Give back every line of the material below exactly, but no images.

• Provided records

++++

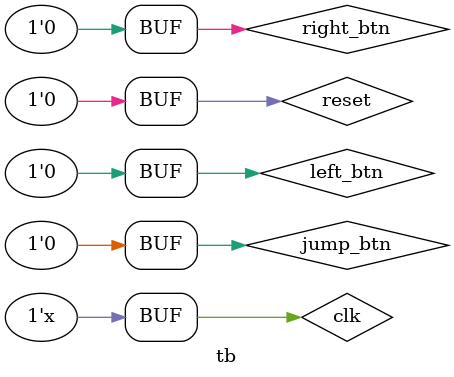
<source format=v>
`timescale 1ns / 1ps

module tb;
reg left_btn = 1'b0;
reg right_btn = 1'b0;
reg jump_btn = 1'b0;
reg clk = 1'b0;
reg reset = 1'b1;
wire uart_transmitter_pin;

top top (
    left_btn, 
    right_btn, 
    jump_btn, 
    clk, 
    reset, 
    uart_transmitter_pin
  );
always #5 clk = ~clk;
  
initial begin
#100000000
reset = 1'b0;
#100000000
left_btn = 1'b1;
#500000000
left_btn = 1'b0;
#100000000
right_btn = 1'b1;
#500000000
right_btn = 1'b0;
#100000000
jump_btn = 1'b1;
#500000000
jump_btn = 1'b0;
end  
  
endmodule
</source>
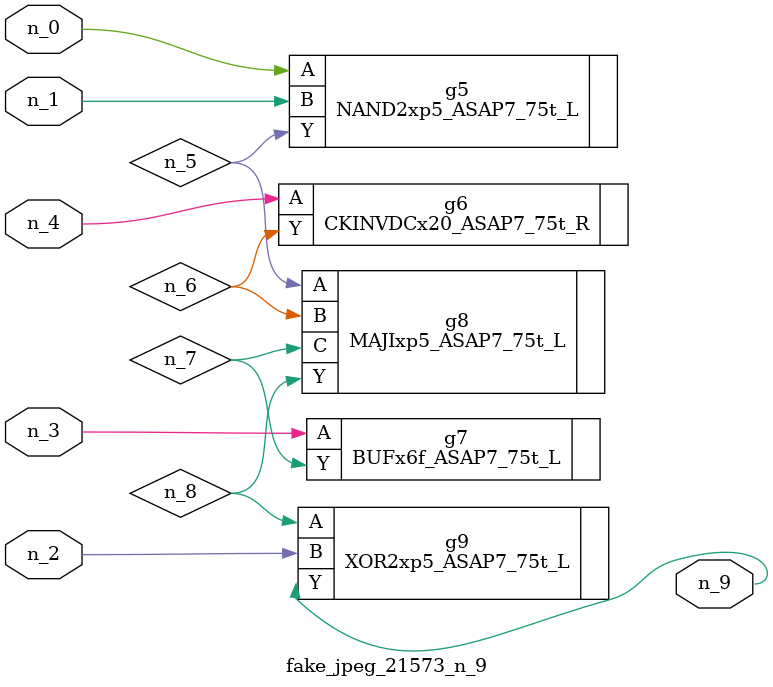
<source format=v>
module fake_jpeg_21573_n_9 (n_3, n_2, n_1, n_0, n_4, n_9);

input n_3;
input n_2;
input n_1;
input n_0;
input n_4;

output n_9;

wire n_8;
wire n_6;
wire n_5;
wire n_7;

NAND2xp5_ASAP7_75t_L g5 ( 
.A(n_0),
.B(n_1),
.Y(n_5)
);

CKINVDCx20_ASAP7_75t_R g6 ( 
.A(n_4),
.Y(n_6)
);

BUFx6f_ASAP7_75t_L g7 ( 
.A(n_3),
.Y(n_7)
);

MAJIxp5_ASAP7_75t_L g8 ( 
.A(n_5),
.B(n_6),
.C(n_7),
.Y(n_8)
);

XOR2xp5_ASAP7_75t_L g9 ( 
.A(n_8),
.B(n_2),
.Y(n_9)
);


endmodule
</source>
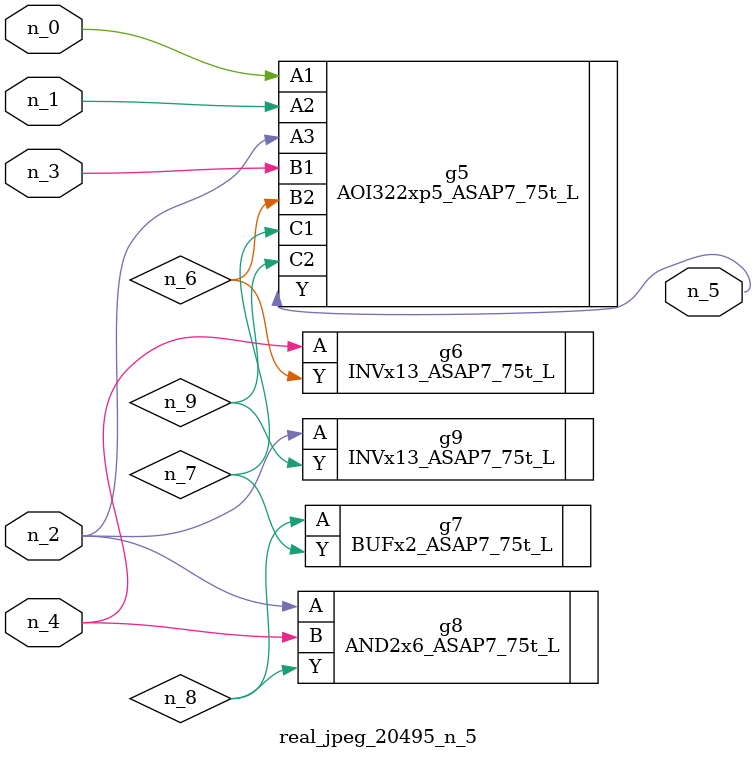
<source format=v>
module real_jpeg_20495_n_5 (n_4, n_0, n_1, n_2, n_3, n_5);

input n_4;
input n_0;
input n_1;
input n_2;
input n_3;

output n_5;

wire n_8;
wire n_6;
wire n_7;
wire n_9;

AOI322xp5_ASAP7_75t_L g5 ( 
.A1(n_0),
.A2(n_1),
.A3(n_2),
.B1(n_3),
.B2(n_6),
.C1(n_7),
.C2(n_9),
.Y(n_5)
);

AND2x6_ASAP7_75t_L g8 ( 
.A(n_2),
.B(n_4),
.Y(n_8)
);

INVx13_ASAP7_75t_L g9 ( 
.A(n_2),
.Y(n_9)
);

INVx13_ASAP7_75t_L g6 ( 
.A(n_4),
.Y(n_6)
);

BUFx2_ASAP7_75t_L g7 ( 
.A(n_8),
.Y(n_7)
);


endmodule
</source>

++++

• Reply to the exercise
<source format=v>
`timescale 1ns / 1ps

module tb;
reg left_btn = 1'b0;
reg right_btn = 1'b0;
reg jump_btn = 1'b0;
reg clk = 1'b0;
reg reset = 1'b1;
wire uart_transmitter_pin;

top top (
    left_btn, 
    right_btn, 
    jump_btn, 
    clk, 
    reset, 
    uart_transmitter_pin
  );
always #5 clk = ~clk;
  
initial begin
#100000000
reset = 1'b0;
#100000000
left_btn = 1'b1;
#500000000
left_btn = 1'b0;
#100000000
right_btn = 1'b1;
#500000000
right_btn = 1'b0;
#100000000
jump_btn = 1'b1;
#500000000
jump_btn = 1'b0;
end  
  
endmodule
</source>
<source format=v>
module fake_jpeg_21573_n_9 (n_3, n_2, n_1, n_0, n_4, n_9);

input n_3;
input n_2;
input n_1;
input n_0;
input n_4;

output n_9;

wire n_8;
wire n_6;
wire n_5;
wire n_7;

NAND2xp5_ASAP7_75t_L g5 ( 
.A(n_0),
.B(n_1),
.Y(n_5)
);

CKINVDCx20_ASAP7_75t_R g6 ( 
.A(n_4),
.Y(n_6)
);

BUFx6f_ASAP7_75t_L g7 ( 
.A(n_3),
.Y(n_7)
);

MAJIxp5_ASAP7_75t_L g8 ( 
.A(n_5),
.B(n_6),
.C(n_7),
.Y(n_8)
);

XOR2xp5_ASAP7_75t_L g9 ( 
.A(n_8),
.B(n_2),
.Y(n_9)
);


endmodule
</source>
<source format=v>
module real_jpeg_20495_n_5 (n_4, n_0, n_1, n_2, n_3, n_5);

input n_4;
input n_0;
input n_1;
input n_2;
input n_3;

output n_5;

wire n_8;
wire n_6;
wire n_7;
wire n_9;

AOI322xp5_ASAP7_75t_L g5 ( 
.A1(n_0),
.A2(n_1),
.A3(n_2),
.B1(n_3),
.B2(n_6),
.C1(n_7),
.C2(n_9),
.Y(n_5)
);

AND2x6_ASAP7_75t_L g8 ( 
.A(n_2),
.B(n_4),
.Y(n_8)
);

INVx13_ASAP7_75t_L g9 ( 
.A(n_2),
.Y(n_9)
);

INVx13_ASAP7_75t_L g6 ( 
.A(n_4),
.Y(n_6)
);

BUFx2_ASAP7_75t_L g7 ( 
.A(n_8),
.Y(n_7)
);


endmodule
</source>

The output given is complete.